TASK INPUTS Start Marker

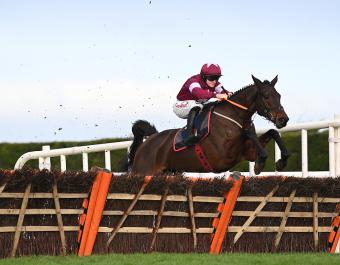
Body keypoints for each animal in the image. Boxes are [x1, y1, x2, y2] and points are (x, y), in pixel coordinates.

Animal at [125, 75, 290, 175]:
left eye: (279, 95)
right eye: (266, 96)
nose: (283, 119)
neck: (235, 116)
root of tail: (148, 142)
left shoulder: (246, 152)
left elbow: (272, 132)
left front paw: (281, 161)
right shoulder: (223, 156)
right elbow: (248, 133)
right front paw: (260, 162)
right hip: (143, 172)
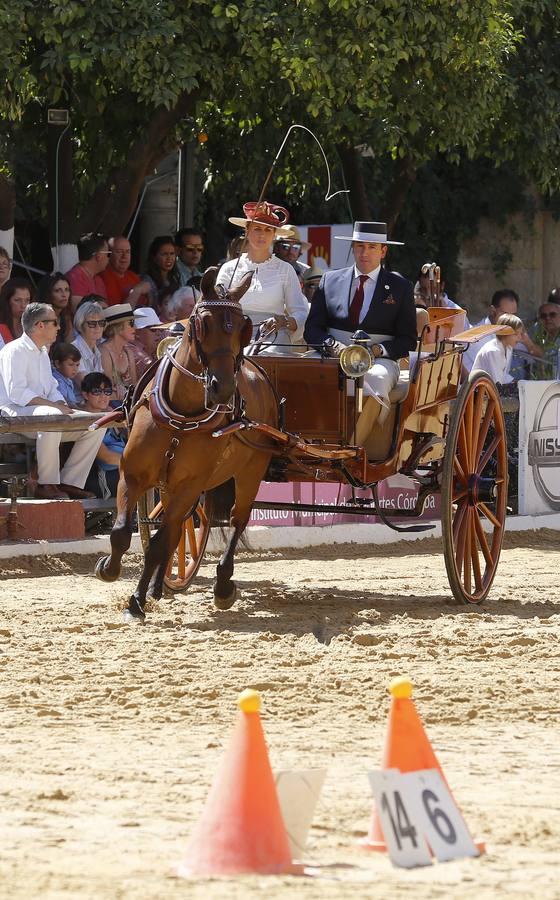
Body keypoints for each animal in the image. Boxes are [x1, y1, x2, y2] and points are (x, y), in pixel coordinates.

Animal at [94, 267, 279, 622]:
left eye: (242, 327)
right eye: (202, 323)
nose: (223, 387)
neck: (182, 415)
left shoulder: (190, 485)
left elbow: (157, 544)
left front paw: (135, 602)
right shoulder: (133, 475)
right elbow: (122, 533)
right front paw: (109, 569)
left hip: (250, 471)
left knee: (236, 520)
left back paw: (222, 586)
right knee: (178, 528)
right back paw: (160, 585)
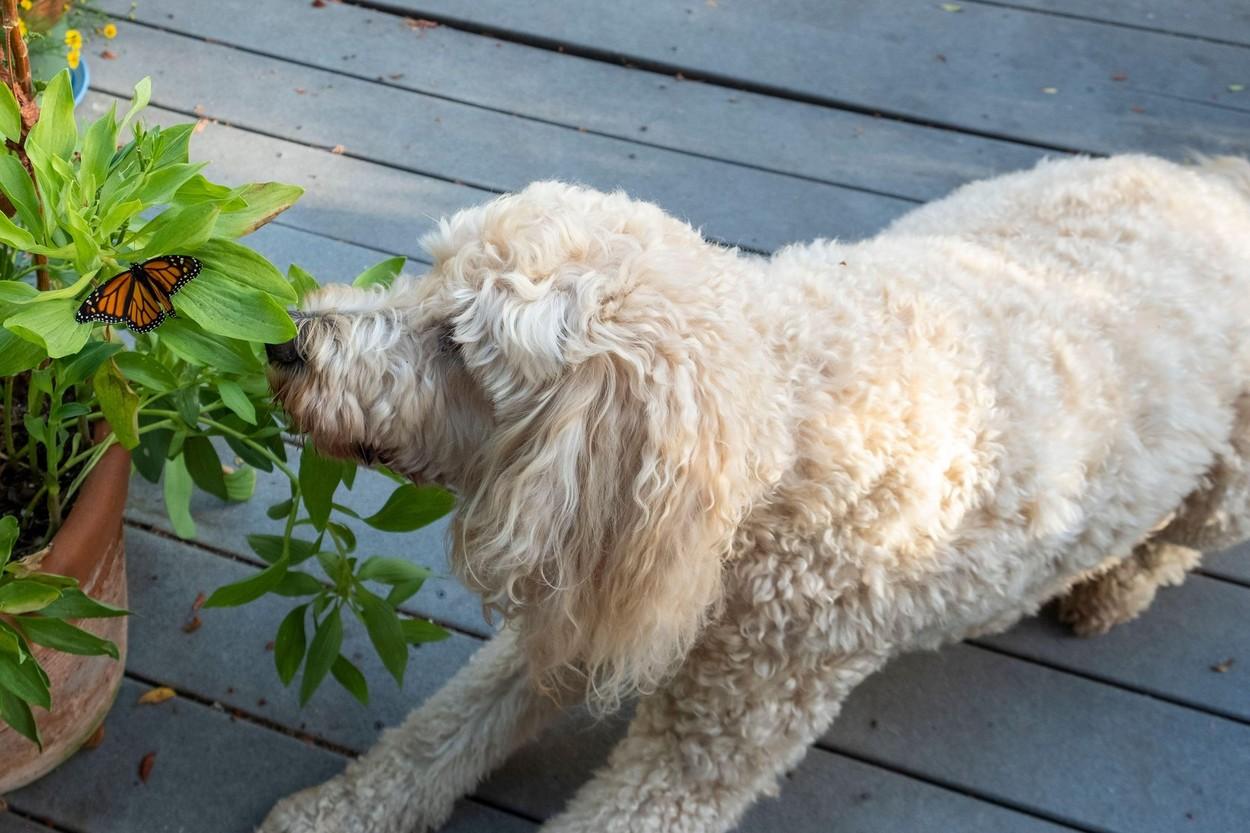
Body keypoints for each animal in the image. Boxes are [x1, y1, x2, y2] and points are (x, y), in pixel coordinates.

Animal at [261, 155, 1250, 830]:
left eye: (457, 346)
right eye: (425, 271)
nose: (287, 343)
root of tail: (1216, 189)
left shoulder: (715, 735)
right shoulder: (586, 602)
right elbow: (439, 734)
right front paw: (334, 813)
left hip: (1228, 483)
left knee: (1182, 535)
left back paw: (1114, 585)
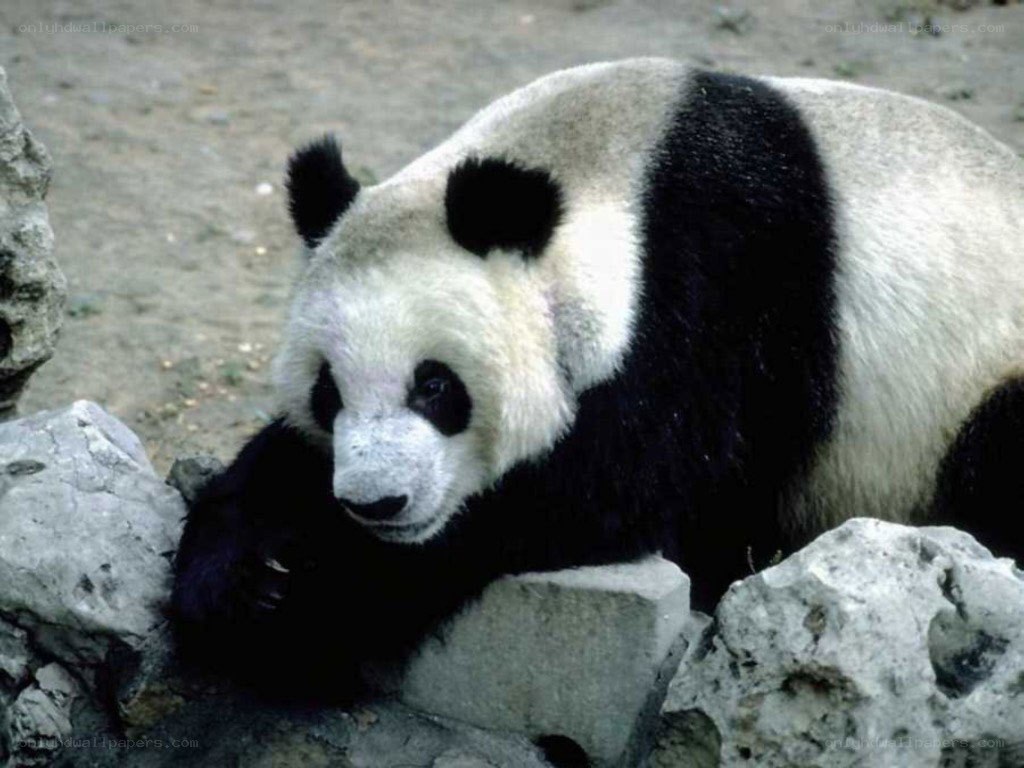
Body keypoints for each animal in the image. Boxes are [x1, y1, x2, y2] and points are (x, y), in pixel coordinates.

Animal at [171, 58, 1024, 690]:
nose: (377, 503)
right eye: (328, 391)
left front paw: (307, 603)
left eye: (435, 386)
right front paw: (236, 576)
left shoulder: (723, 285)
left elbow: (608, 488)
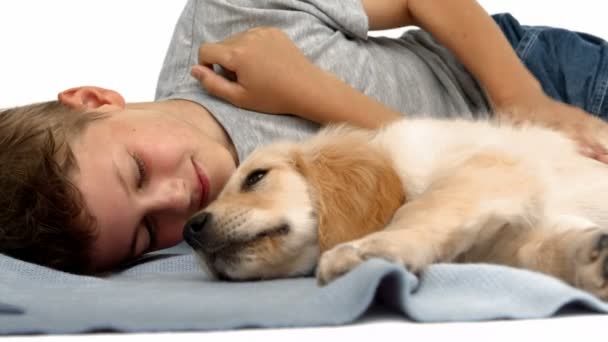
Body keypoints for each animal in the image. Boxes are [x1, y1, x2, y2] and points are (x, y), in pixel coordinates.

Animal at [183, 118, 608, 300]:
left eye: (256, 177)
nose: (190, 229)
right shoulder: (510, 237)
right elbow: (541, 251)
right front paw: (592, 260)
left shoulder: (490, 168)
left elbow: (423, 207)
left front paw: (369, 249)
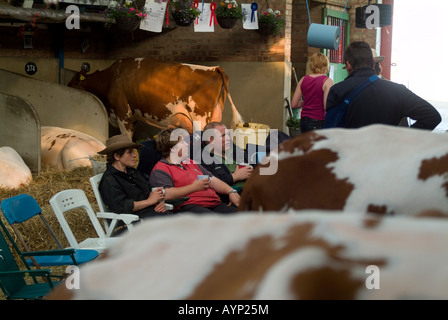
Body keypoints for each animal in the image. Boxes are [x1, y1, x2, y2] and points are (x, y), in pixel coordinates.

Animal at [67, 58, 243, 138]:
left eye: (71, 83)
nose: (66, 86)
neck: (112, 77)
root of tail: (215, 68)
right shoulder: (133, 116)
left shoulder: (123, 114)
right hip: (215, 117)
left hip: (200, 119)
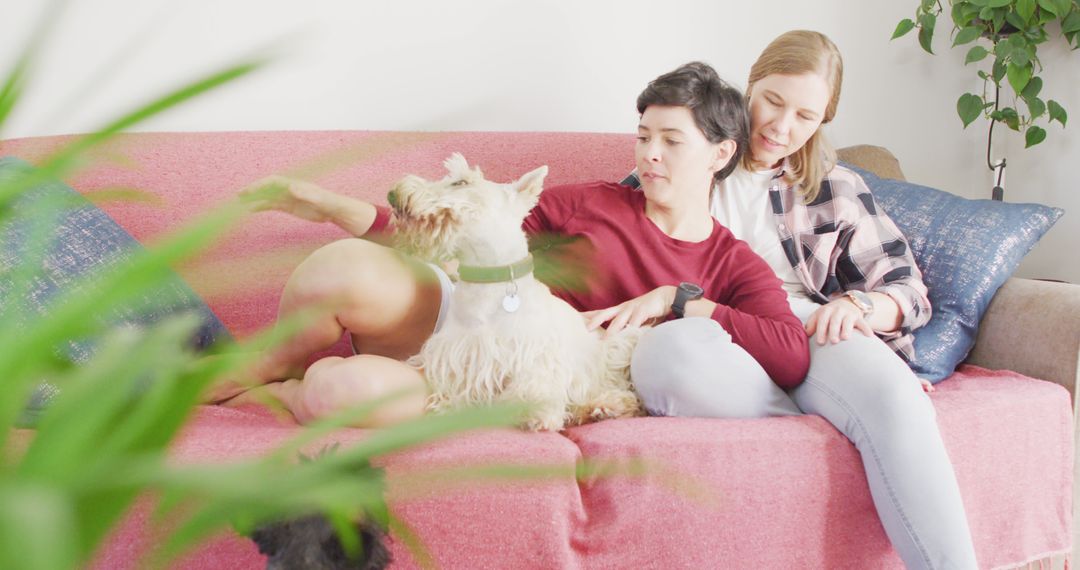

TASK INPUTS End Marker

- _ASSIGNMENT_
Search the listing for the word "shoulder", and copy every line in which it is found.

- _PROBLEM SOLUTION_
left shoulder: (246, 152)
right shoulder: (223, 156)
left shoulder: (190, 485)
right shoulder: (133, 475)
left shoulder: (715, 735)
right shoulder: (586, 602)
left shoulder: (723, 285)
right shoulder: (510, 237)
left shoulder: (490, 168)
right shoulder: (133, 116)
left shoulder: (123, 114)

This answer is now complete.